Brief A:
According to the 8th Tennessee Cavalry text, where and when was the regiment organized?
Brief B:
Please copy the 8th Tennessee Cavalry text from "- Active: August" to "American Civil War.".
Brief C:
Turn the paragraph of the 8th Tennessee Cavalry text that begins "The 8th Tennessee Cavalry was organized" into a short list that keeps its main facts.

- Active: August 1863 to September 11, 1865
- Country: United States
- Allegiance: Union
- Branch: Cavalry
- Engagements: Knoxville Campaign Battle of Blountsville Battle of Blue Springs Siege of Knoxville Battle of Morristown Battle of Bull's Gap Second Battle of Saltville

= 8th Tennessee Cavalry Regiment =

The 8th Tennessee Cavalry Regiment was a cavalry regiment that served in the Union Army during the American Civil War.

==Service==
The 8th Tennessee Cavalry was organized August 1863 at Camp Nelson, Kentucky, by consolidation of five companies that were organized June 30 through August 14, 1863, for the 10th Tennessee Cavalry and seven companies recruited at large in Tennessee for the 5th East Tennessee Cavalry. The regiment mustered in for a three-year enlistment under the command of Colonel Jesse H. Strickland, and was frequently referred to as the 5th East Tennessee Cavalry.

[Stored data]
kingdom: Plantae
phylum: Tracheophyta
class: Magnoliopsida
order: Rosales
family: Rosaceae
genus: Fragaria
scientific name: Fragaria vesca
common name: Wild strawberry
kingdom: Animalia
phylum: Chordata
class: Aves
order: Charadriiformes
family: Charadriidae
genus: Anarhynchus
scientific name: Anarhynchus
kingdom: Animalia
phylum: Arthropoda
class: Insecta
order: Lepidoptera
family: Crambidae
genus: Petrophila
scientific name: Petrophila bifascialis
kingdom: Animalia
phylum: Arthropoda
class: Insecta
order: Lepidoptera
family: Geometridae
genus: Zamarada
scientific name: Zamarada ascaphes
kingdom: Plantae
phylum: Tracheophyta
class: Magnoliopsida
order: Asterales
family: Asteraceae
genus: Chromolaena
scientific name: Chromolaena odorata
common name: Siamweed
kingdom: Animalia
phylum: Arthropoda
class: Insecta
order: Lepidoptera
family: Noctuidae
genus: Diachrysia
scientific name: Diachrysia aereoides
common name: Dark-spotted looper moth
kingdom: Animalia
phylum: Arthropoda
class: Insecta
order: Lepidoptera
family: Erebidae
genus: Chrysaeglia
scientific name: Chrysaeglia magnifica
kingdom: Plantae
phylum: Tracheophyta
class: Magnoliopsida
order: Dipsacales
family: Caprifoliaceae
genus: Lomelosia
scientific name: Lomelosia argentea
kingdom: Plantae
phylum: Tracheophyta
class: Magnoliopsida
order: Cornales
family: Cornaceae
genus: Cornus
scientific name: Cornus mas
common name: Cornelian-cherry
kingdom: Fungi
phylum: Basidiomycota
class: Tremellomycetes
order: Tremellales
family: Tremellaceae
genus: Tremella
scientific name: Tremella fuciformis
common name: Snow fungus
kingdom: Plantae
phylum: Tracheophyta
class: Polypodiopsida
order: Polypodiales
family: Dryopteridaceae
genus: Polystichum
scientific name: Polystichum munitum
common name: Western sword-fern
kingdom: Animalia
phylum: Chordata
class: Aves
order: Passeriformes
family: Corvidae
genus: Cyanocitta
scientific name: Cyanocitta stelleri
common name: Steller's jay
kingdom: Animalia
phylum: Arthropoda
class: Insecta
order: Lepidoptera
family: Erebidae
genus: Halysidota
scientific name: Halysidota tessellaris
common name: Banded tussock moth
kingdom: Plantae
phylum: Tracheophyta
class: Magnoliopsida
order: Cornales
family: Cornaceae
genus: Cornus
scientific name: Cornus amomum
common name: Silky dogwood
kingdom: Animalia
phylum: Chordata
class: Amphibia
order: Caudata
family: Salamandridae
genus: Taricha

Exercise output A:
At Camp Nelson, Kentucky, in August 1863.

Exercise output B:
- Active: August 1863 to September 11, 1865
- Country: United States
- Allegiance: Union
- Branch: Cavalry
- Engagements: Knoxville Campaign Battle of Blountsville Battle of Blue Springs Siege of Knoxville Battle of Morristown Battle of Bull's Gap Second Battle of Saltville

= 8th Tennessee Cavalry Regiment =

The 8th Tennessee Cavalry Regiment was a cavalry regiment that served in the Union Army during the American Civil War.

Exercise output C:
- Organized August 1863 at Camp Nelson, Kentucky
- Formed by consolidating five companies organized June 30 through August 14, 1863, for the 10th Tennessee Cavalry with seven companies recruited at large in Tennessee for the 5th East Tennessee Cavalry
- Mustered in for a three-year enlistment
- Commanded by Colonel Jesse H. Strickland
- Often called the 5th East Tennessee Cavalry